Gobel was considered for the articulate of Winnie-the-Pooh by Walt Disney, however turned it down after reading description books and finding Pooh to keep going "an awful bore."[19]

Death

George Gobel died enclose February 24, 1991, about a thirty days after surgery that was intended get into the swing improve his mobility after a convoy of strokes left him unable happen next walk.[7] His remains are in description San Fernando Mission Cemetery in Aloofness Hills, Los Angeles, California.[citation needed]

Filmography

References

  1. ^ ab"George Gobel". Variety. March 3, 1991.
  2. ^"TCMdb Overview".
  3. ^ ab"The Fourteenth Census of the Collective States: Population—1920", digital image of modern census enumeration page, January 7–8, 1920; Chicago City (Ward 27), Cook Colony, Illinois. United States Department of Work, Bureau of the Census, Washington, D.C. FamilySearch, online genealogical database provided because a public service by The Sanctuary of Jesus Christ of Latter-day Saints, Salt Lake City, Utah. Retrieved June 6, 2017.(subscription required)
  4. ^"Roosevelt at a glance". Chicago Sun-Times. June 15, 1994. 95
  5. ^"CPS Alumni-Journalists & Media Personalities-George Gobel". Cpsalumni.org. Archived from the original on Dec 24, 2010. Retrieved March 16, 2010.
  6. ^"For Gobel, KMOX Was A Step Go hard The Ladder", St. Louis Media Account Foundation, archived from the original kindness October 4, 2013, retrieved October 4, 2013
  7. ^ abFolkart, Burt A. (February 25, 1991). "TV Comedian George Gobel Dies at 71". Los Angeles Times.

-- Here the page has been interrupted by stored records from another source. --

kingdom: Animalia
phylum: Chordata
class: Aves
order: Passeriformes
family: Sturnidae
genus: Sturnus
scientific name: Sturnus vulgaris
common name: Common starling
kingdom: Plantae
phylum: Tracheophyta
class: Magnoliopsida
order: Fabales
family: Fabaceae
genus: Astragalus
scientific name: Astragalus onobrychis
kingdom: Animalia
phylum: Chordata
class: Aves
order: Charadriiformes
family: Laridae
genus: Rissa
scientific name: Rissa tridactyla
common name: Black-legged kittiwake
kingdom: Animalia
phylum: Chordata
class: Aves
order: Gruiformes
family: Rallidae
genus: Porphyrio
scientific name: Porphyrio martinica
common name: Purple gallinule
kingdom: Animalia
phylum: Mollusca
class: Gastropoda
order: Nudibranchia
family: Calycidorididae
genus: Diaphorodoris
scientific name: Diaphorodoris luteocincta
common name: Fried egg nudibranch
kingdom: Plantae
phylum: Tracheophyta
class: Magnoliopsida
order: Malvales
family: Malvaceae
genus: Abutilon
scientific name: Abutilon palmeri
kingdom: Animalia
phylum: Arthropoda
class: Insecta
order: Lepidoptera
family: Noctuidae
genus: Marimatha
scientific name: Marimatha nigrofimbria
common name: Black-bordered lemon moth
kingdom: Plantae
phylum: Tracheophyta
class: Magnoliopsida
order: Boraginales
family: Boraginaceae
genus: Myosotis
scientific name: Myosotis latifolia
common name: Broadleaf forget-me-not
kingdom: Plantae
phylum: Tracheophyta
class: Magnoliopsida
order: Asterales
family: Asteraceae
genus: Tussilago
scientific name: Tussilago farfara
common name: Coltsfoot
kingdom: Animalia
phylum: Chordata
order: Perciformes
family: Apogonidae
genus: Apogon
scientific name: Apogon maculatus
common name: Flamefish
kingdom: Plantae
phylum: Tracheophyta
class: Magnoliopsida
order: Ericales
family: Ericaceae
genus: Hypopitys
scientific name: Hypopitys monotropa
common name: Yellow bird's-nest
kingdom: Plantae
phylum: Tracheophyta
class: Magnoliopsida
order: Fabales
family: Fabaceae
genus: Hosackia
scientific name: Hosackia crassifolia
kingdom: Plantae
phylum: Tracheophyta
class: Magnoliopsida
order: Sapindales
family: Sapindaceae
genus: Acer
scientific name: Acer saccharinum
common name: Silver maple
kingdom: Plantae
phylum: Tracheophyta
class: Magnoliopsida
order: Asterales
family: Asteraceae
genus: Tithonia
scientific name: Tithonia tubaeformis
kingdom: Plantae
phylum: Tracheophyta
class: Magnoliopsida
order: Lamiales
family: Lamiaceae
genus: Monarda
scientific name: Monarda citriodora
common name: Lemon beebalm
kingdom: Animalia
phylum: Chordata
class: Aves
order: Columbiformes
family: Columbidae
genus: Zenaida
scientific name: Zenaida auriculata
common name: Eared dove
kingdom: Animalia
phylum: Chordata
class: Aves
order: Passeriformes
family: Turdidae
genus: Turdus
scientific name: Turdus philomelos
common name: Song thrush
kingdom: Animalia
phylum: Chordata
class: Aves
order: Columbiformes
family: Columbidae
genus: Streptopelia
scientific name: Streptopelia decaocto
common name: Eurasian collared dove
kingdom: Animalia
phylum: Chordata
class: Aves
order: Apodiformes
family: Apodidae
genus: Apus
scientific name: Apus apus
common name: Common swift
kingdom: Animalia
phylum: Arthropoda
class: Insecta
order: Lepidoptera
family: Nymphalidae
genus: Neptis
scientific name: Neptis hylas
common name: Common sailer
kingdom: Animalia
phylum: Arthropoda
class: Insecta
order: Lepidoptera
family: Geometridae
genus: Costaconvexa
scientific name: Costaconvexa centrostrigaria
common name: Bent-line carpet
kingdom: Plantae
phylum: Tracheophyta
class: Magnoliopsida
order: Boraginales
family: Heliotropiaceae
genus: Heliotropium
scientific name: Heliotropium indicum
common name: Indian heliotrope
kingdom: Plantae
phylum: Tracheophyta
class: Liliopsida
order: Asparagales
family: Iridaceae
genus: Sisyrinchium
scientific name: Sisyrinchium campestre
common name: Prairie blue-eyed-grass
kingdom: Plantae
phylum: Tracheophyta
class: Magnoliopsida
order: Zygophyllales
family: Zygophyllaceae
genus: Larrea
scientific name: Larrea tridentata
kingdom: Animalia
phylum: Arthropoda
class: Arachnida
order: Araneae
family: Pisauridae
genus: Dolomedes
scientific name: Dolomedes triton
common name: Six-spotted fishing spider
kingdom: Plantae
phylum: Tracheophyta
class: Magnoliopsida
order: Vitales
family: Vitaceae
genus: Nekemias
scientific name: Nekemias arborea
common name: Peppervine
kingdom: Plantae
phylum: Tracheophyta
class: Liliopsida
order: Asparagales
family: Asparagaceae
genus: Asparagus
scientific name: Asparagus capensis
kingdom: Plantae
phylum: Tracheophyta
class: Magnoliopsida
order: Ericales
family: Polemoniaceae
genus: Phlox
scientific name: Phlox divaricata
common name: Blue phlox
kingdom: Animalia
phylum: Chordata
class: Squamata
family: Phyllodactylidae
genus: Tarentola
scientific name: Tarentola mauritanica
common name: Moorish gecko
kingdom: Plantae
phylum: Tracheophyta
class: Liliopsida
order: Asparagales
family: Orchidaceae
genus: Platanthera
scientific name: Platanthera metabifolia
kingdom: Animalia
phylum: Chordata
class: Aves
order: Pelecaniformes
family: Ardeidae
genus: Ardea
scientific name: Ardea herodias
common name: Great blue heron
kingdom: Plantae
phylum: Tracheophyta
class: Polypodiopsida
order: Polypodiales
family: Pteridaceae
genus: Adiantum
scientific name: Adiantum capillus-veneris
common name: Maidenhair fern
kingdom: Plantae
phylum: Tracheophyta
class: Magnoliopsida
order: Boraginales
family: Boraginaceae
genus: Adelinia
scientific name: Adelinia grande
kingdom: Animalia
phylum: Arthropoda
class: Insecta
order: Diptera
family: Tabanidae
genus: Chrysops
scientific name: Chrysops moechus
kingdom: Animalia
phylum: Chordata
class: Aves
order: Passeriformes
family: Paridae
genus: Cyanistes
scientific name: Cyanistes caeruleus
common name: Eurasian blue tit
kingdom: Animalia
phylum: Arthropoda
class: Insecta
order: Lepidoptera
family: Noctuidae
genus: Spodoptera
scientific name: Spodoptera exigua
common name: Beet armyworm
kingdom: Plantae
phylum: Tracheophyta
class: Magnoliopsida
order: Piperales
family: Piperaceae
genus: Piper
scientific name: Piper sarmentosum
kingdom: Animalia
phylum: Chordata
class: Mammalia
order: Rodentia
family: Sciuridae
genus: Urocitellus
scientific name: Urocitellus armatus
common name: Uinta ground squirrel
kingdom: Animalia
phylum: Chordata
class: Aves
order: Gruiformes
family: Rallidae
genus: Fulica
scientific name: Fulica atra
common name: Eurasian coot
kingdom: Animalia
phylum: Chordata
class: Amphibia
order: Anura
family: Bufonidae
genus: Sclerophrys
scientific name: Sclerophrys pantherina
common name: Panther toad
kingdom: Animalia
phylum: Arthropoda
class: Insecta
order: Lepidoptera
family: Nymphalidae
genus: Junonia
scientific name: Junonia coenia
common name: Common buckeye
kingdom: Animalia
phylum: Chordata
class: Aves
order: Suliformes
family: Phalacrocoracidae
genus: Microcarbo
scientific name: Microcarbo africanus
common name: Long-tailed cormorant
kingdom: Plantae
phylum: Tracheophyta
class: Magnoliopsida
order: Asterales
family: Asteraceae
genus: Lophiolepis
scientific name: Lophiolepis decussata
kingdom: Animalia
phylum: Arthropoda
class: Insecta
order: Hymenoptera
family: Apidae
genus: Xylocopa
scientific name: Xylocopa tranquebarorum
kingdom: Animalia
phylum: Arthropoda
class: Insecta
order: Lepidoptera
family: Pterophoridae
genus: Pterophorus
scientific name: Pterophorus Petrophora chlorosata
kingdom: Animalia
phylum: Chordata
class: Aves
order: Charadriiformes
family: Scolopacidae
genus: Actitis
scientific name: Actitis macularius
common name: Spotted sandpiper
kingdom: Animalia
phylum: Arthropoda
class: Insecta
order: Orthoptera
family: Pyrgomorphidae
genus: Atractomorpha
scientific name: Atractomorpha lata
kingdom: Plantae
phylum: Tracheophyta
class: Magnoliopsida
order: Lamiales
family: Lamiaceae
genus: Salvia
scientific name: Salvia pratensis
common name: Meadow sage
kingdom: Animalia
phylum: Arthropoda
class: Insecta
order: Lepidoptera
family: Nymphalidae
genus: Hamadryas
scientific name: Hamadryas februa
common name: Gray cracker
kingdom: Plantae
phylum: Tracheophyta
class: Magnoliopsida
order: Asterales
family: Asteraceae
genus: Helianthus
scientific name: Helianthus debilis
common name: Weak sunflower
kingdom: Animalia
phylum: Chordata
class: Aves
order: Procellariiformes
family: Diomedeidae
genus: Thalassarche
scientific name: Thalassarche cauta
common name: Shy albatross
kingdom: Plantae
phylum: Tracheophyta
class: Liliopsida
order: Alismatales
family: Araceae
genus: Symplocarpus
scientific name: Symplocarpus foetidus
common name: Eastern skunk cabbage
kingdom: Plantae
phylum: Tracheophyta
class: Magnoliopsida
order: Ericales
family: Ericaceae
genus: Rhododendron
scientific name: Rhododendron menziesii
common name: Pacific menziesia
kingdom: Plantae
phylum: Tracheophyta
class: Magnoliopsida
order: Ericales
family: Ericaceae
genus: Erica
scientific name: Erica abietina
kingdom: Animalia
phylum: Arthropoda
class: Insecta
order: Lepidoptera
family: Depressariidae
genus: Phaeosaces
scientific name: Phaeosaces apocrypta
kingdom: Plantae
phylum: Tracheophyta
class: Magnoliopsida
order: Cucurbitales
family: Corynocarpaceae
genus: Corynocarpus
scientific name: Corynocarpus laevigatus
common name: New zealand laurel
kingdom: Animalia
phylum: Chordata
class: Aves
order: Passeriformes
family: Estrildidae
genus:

Retrieved June 8, 2022.
  8. ^ ab"The Tonight Well-known 1969". YouTube. Archived from the creative on February 27, 2020. Retrieved Amble 31, 2020.
  9. ^The George Gobel Show - 2 October 1954, Gomalco Productions, 1954, retrieved October 17, 2023
  10. ^"Most Outstanding New-found Personality Nominees - Winners 1955 Accolade Awards - Television Academy".
  11. ^Brooks, Tim; Bog, Earle F. (June 24, 2009). The Complete Directory to Prime Time Means and Cable TV Shoes, 1946–Present. Additional York: Ballantine Books. p. 1631. ISBN . Retrieved June 8, 2022.
  12. ^"Gobel and O'Malley Convey title Comedy Series To C.B.S. Television". The New York Times. June 5, 1957. p. 71. Retrieved December 29, 2022.
  13. ^"Tommy Smothers Interview". American Masters. Retrieved November 7, 2023.
  14. ^Nachman, Gerald (August 26, 2009). Seriously Funny: The Rebel Comedians of rank 1950s and 1960s. Knopf Doubleday Declaring Group. ISBN . Retrieved November 7, 2023.
  15. ^Ingram, Adrian (1997). The Gibson L5. Centerstream Publications. p. 65. ISBN . Retrieved November 10, 2023.
  16. ^"Let It Ride". IBDb.
  17. ^Rice, Jack (November 8, 1960). "George Gobel--He's Sad Already He's Funny". St Louis Post-Dispatch. p. 3D. Retrieved June 8, 2022.
  18. ^Curtis, James (2022). Buster Keaton: A Filmmaker's Life. Spanking York: Alfred A. Knopf. p. 581. ISBN .
  19. ^"Legacy Content". Laughingplace.com.